To understand our analysis you should first read this.
 
We don't like the official way to compare KiwiSaver returns. That is a point-to-point calculation from a fund manager point of view. It assumes a steady invested fund base.
 
But people in KiwiSaver are not saving like this. They are making small contributions each payday, and their contributions are building up steadily over time. That means the returns on the earlier and smaller level of accumulated contributions will be less in $ terms than the later, larger accumulation. Our method of assessing returns takes this reality into account.
 
To do our analysis, we have developed a 'standard KiwiSaver', someone who was 28 in April 2008 (about the 500,000th member). We assume they are making standard contributions and their employer is making their required matching payments. We use the LEEDs income tables, and as they age their income rises (or falls) depending on the LEEDs data (LEEDs data is essentially the median pay levels from the IRD's PAYE data set.)
 
This gives us the Cumulative Contributions. Employee+Employer+Government.
 
But not all Funds were in operation from April 2008. Those that started later mean that members could not have saved the same amount. That is why there are differences in Contributions.
 
The Effective Cumulative Return, % p.a. is the annualised return since the start of the analysis (usually April 2008). It represents the % annual return you would have earned if you had that stream of contributions, to get to today's final fund balance. (that is, contributions + earnings = end Fund Balance. It answers what those earnings are p.a. on those contributions.)
 
But because this is now a six and a half year view, it is possible for a Fund to do well in an earlier period and rest on its laurels, still showing good returns even though more recent results are poor. That is why we also add the returns for the past three years to our table. If these are above the long-term returns, the fund is improving its performance; if not, it isn't. We use a three-year standard because we think it is unwise to take too short a view. Anyone can pump short-term results and that could be to the detriment of long term returns. And KiwiSaver is a longterm savings plan.
 
Finally, note that we are not hung up on Fees (as say, Sorted is). All our analysis is after-tax and after-fees (all fees, including memeer fees). Good or bad returns after fees are good or bad irrespective of the fees, especially over the long run.
 
I hope that helps. Ask again if you have a followup question.

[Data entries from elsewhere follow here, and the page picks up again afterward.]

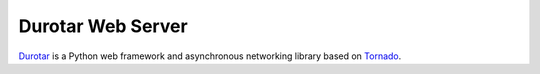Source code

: Durotar Web Server
==================

`Durotar <http://durotar.stoneopus.com>`_ is a Python web framework and asynchronous networking library based on `Tornado <http://www.tornadoweb.org>`_.
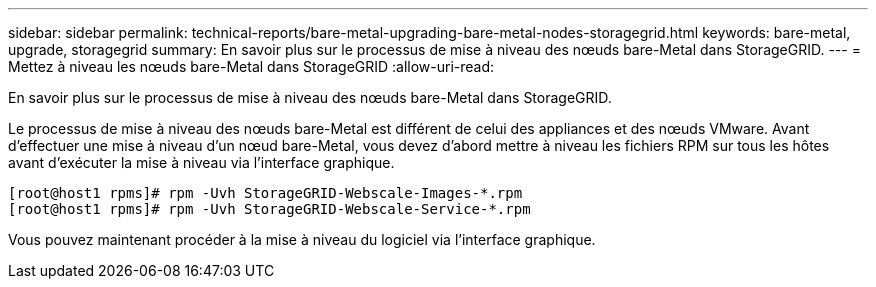 ---
sidebar: sidebar 
permalink: technical-reports/bare-metal-upgrading-bare-metal-nodes-storagegrid.html 
keywords: bare-metal, upgrade, storagegrid 
summary: En savoir plus sur le processus de mise à niveau des nœuds bare-Metal dans StorageGRID. 
---
= Mettez à niveau les nœuds bare-Metal dans StorageGRID
:allow-uri-read: 


[role="lead"]
En savoir plus sur le processus de mise à niveau des nœuds bare-Metal dans StorageGRID.

Le processus de mise à niveau des nœuds bare-Metal est différent de celui des appliances et des nœuds VMware. Avant d'effectuer une mise à niveau d'un nœud bare-Metal, vous devez d'abord mettre à niveau les fichiers RPM sur tous les hôtes avant d'exécuter la mise à niveau via l'interface graphique.

[listing]
----
[root@host1 rpms]# rpm -Uvh StorageGRID-Webscale-Images-*.rpm
[root@host1 rpms]# rpm -Uvh StorageGRID-Webscale-Service-*.rpm
----
Vous pouvez maintenant procéder à la mise à niveau du logiciel via l'interface graphique.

What is this a sales pitch?  what about some analysis of the level of and size of losses? that would be journalism, this is marketing.
I mean if I go down to TAB I can get great returns if I win or wiped out if I lose.
At least with TAB I know the odds and my eyes are open.  With this we cant tell if 12.5% v 15% is significantly safer for a small loss in return or not, it is meaningless. Take  a GFC mkII all these agressive funds are likely to extinguished, however the safer ones might do no better.